To determine the gross damages, this Court first added the orders for October 1992 through March 1993 per each general category. As the period of damages ended on April 13, 1993, the Court halved the orders for April 1993 and added them into the calculation. The Court then multiplied the October 1992 through April 1993 orders per each general category by the percentage of specific orders in each subcategory that Qua-lex determined to be within the Ancillary Agreement. Next, the Court multiplied that order by Qualex’s revenue per order determination. The result is $11,856.73 in lost
revenue for Monarch.
Finally, the Court subtracted 28.3 percent in.fixed costs from $11,856.73 to figure out Monarch’s net damage total of $8,501.28.
Therefore, this Court finds that Monarch is entitled to $8,501.28 in compensatory damages.
C. Prejudgment Interest
The awarding of prejudgment interest rests in the discretion of the district court.
Cargill, Inc. v. Taylor Towing Service, Inc.,
642 F.2d 239, 241 (8th Cir.1981). The purpose of prejudgment interest is to make sure that the damages received by the wronged party are adequate to compensate that party for its economic losses.
See Weber v. Logan County Home for the Aged,
623 F.Supp. 711, 715 (D.N.D.1985),
aff'd,
804 F.2d 1058 (8th Cir.1986). The North Dakota Supreme Court has held that prejudgment interest is proper in a breach of contract case.
Troutman v. Pierce, Inc.,
402 N.W.2d 920, 924 (N.D.1987). The applicable rate in the matter before this court is six percent per annum.
N.D.C.C.
47-14-05;
Bismarck Realty Co. v.
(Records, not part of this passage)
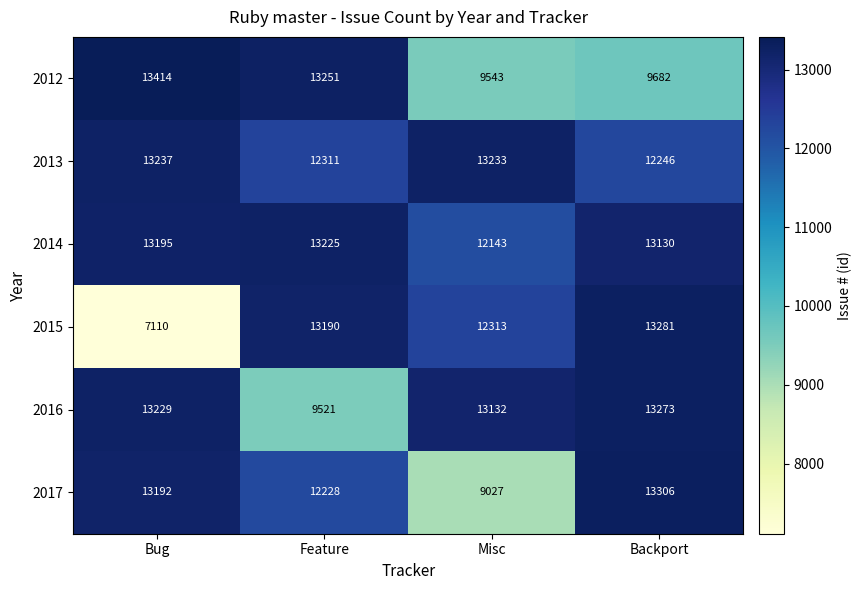

What is the highest value of the 2013 series?

13237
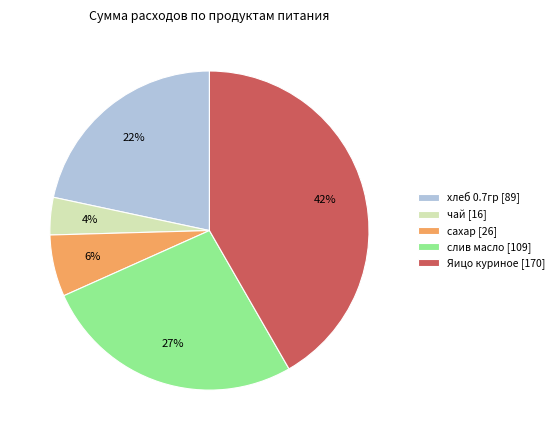

Rank the categories by value from highest to lowest.

Яицо куриное, слив масло, хлеб 0.7гр, сахар, чай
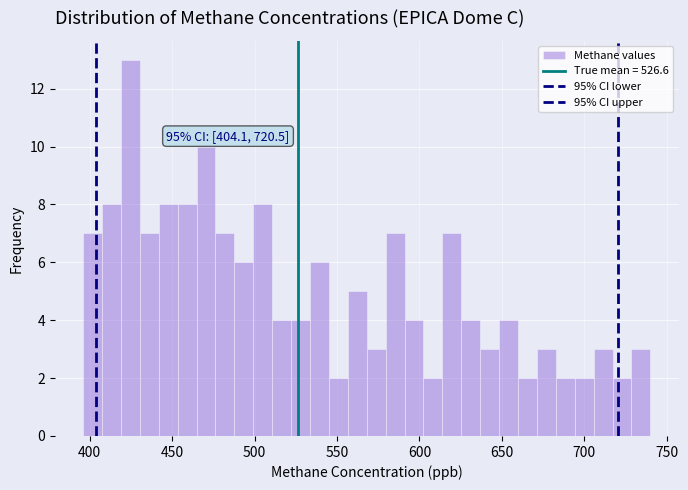

Read against the x-axis, roughly where is the centre of the tallest bar?

425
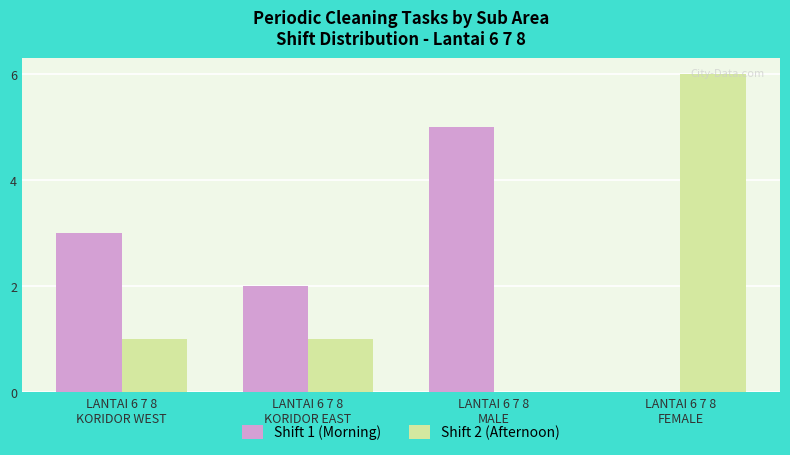

Is it true that Shift 1 (Morning) equals 1 at LANTAI 6 7 8
KORIDOR WEST?

False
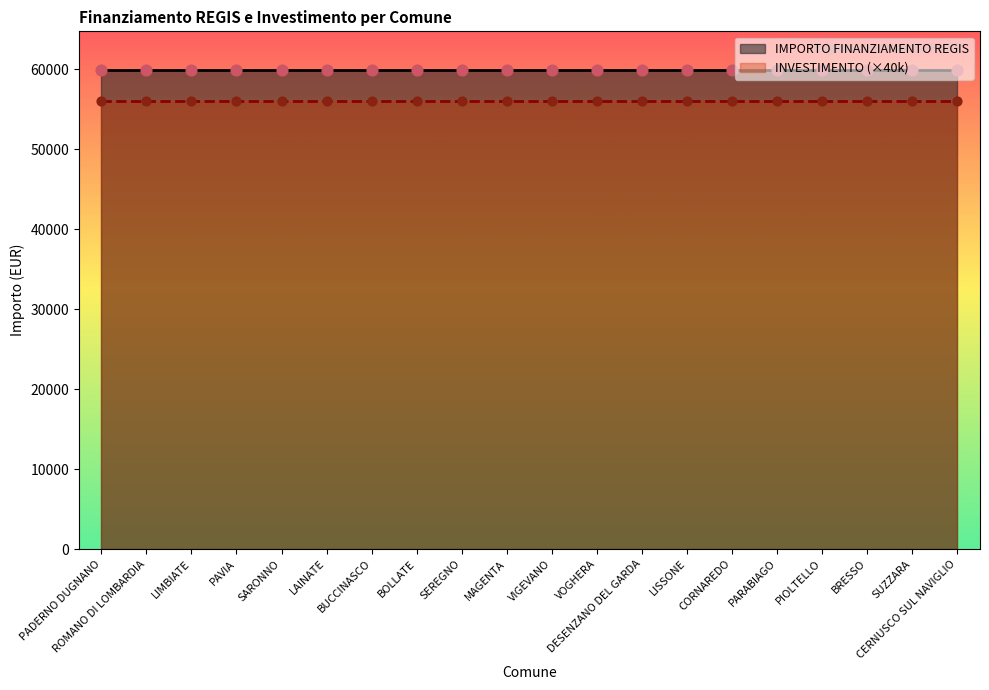

At how many categories does at least one series exceed 57373?

20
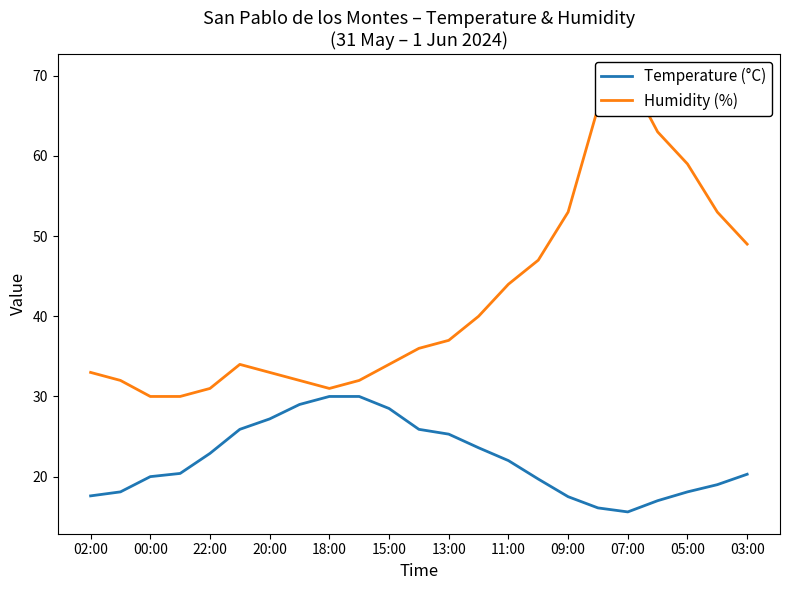

What is the sum of all Humidity (%) values?

969.0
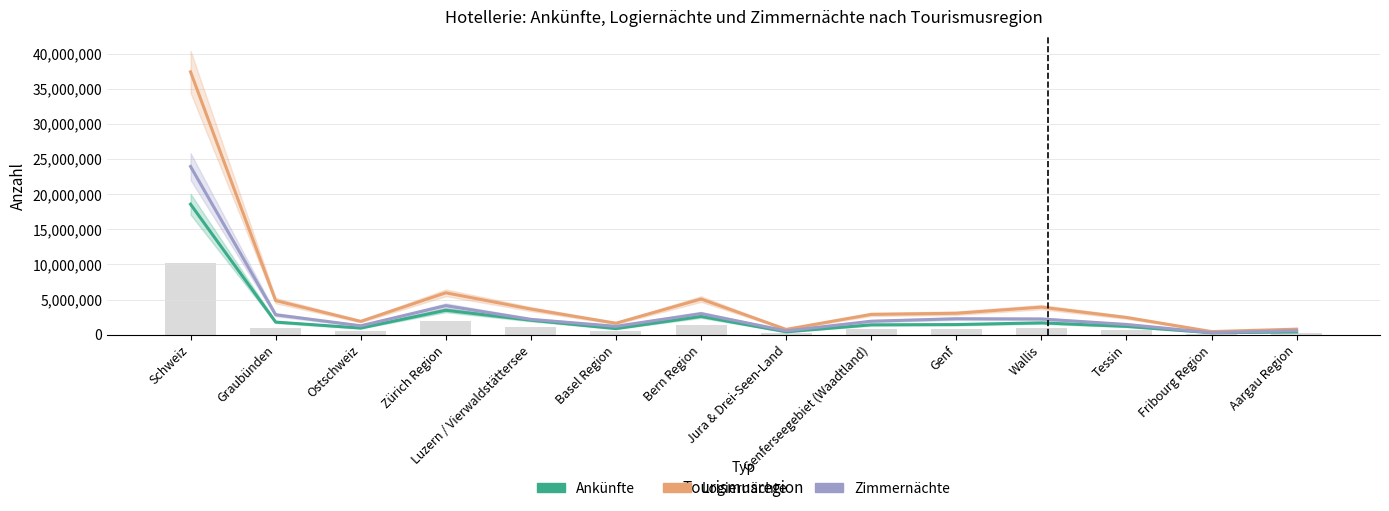

Count the number of data series in this chart.

3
Folden,
354 N.W.2d 636, 641-42 (N.D.1984).
This Court finds that prejudgment interest is appropriate in the ease at bar. Interest will be computed from October 2, 1992, the date Qualex elected to continue performance of the Ancillary Agreement despite Monarch’s breach. Therefore, Monarch is entitled to prejudgment interest in the amount of $1877.01.
D. Attorney’s Fees
While Monarch would be entitled to attorney’s fees if it had not also been at fault, that is not the ease before the Court. Qualex did not breach the Ancillary Agreement, but merely elected to continue performance after Monarch’s breach of the Agreement. If Monarch was to receive attorney’s fees in this matter, it would be receiving an added bonus from having breached a contract. Therefore, as Monarch initially breached the Ancillary Agreement, it is not entitled to attorney’s fees.
IV. Conclusion
The Plaintiff, Monarch Photo, is entitled to compensatory damages of $8501.28 and pre
judgment interest of $1877.01. THEREFORE IT IS ORDERED that judgment be entered in favor of the Plaintiff, Monarch Photo, in the amount of $10,378.29.
LET THE JUDGMENT BE ENTERED ACCORDINGLY.